Rarely am I the type of mom that pulls the “back in the day” speech, but sometimes I just cannot resist. Now that summer is in full swing, the kids are beginning to look for activities to keep them occupied -- events that are planned, cost money, or require me driving them across town. What happened to those lazy days of summer when the neighborhood was crawling with kids from dawn ‘til dusk?

When I was growing up, not only did our parents not spend their time entertaining us, they were rather irritated when we were unable to find ways to entertain ourselves. Once the sun was up, we were out the door searching for friends to play with. If we slept in, it was not uncommon for our mom to come into our room and “kindly suggest” we get up, get out, and get active.

Our activities ranged from kickball in the street to street gang bike riding. (We played kickball on a dead end street. We were not that dangerous!) Skinned knees meant you won. They were not cause for alarm and going home. It was on those streets we learned that spit cures the common road burn. We also tricked out our bicycles to sound like motorcycles (or so we thought), attaching playing cards to the spokes of our wheels with unattended clothes pins. Our biker gangs were a force to be reckoned with.

Oh, sure, it got hot. On very special days one of the neighborhood moms might fix us lemonade or Kool-Aid, but mostly we would drink out of our garden hose. (Each summer, it only took one bad experience to remember to let the water run cold before taking a gulp. Hot hose water made for a miserable experience for an already hot and sweaty kid.) Of course, no water break was complete without at least a few of us being drenched by the hose. It was usually the person who took the first drink.
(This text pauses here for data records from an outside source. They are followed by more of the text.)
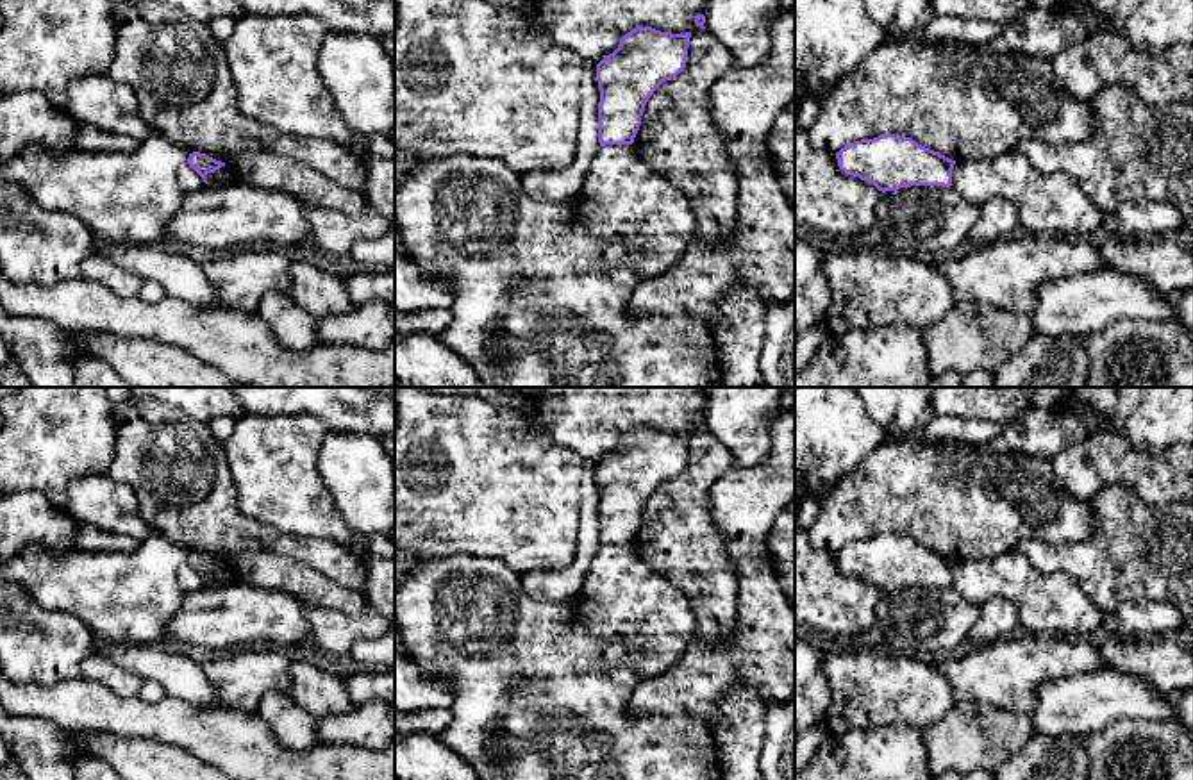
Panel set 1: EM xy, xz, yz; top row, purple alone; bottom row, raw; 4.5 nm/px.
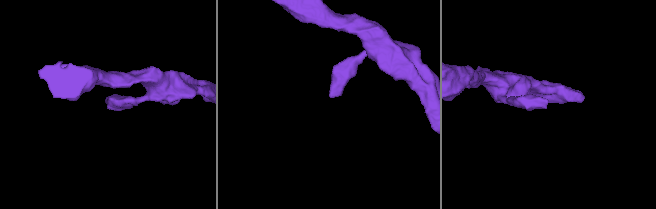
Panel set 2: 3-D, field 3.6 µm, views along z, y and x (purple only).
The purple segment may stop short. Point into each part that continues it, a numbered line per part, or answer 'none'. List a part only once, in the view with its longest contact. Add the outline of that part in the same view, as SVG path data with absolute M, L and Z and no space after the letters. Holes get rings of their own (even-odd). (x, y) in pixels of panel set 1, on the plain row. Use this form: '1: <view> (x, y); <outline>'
none

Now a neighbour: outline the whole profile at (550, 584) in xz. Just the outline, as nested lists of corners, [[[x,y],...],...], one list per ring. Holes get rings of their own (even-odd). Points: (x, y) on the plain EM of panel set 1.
[[[584,461],[579,507],[579,548],[566,569],[543,569],[520,575],[523,591],[534,600],[563,602],[579,596],[598,543],[600,489],[596,464]]]

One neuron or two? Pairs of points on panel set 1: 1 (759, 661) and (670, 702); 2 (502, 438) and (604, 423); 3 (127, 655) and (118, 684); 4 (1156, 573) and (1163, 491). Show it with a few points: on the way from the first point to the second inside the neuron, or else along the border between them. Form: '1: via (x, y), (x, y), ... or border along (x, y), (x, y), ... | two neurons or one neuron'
1: via (738, 661), (706, 673), (692, 688) | one neuron
2: border along (531, 406), (542, 425), (563, 447), (581, 456) | two neurons
3: border along (95, 650), (141, 680) | two neurons
4: border along (1124, 486), (1145, 502), (1174, 506) | two neurons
Don’t think we didn’t try to sneak back into the house when the heat of the day got to us. We did, but usually only long enough to help unload groceries or clean our rooms. That kept us from trying to sneak in too often. Most of the time, we found ways to keep cool -- hoses, forts, tree houses: all of them were created with sweat and imagination.

This was our daily routine. We knew it was “safe” to come back inside when the street lights started to come on. We knew that if we heard our name called out, we were late, which meant we were stuck inside the next day. Even though we tried to get inside to stay cool, that was the last place we wanted to be stuck for an entire summer day.

These days when I suggest the kids go outside to play, I get a blank stare in return.

“Just go outside and play.”

(...blank look...)

“You know…that place where the sun comes from and the fresh air is free?”

"Mom, it’s hot out there."

“True, but you can take water bottles (babies) and keep cool by going to the pool (sissies) or come back inside after an hour or so (wimps)!”

In turn I usually get a response along the lines of “There is a heat advisory and it wouldn’t be good for me to be outside” to “I think I will go to a movie instead. Will you drive us?”

What happened to kids? Have they no sense of adventure and summer exploration?

Of course, as I write this I am complaining bitterly about it being so hot outside that I can barely muster up the energy to go to the grocery store. Somewhere, my inner child is pointing, laughing, and calling me a wimp.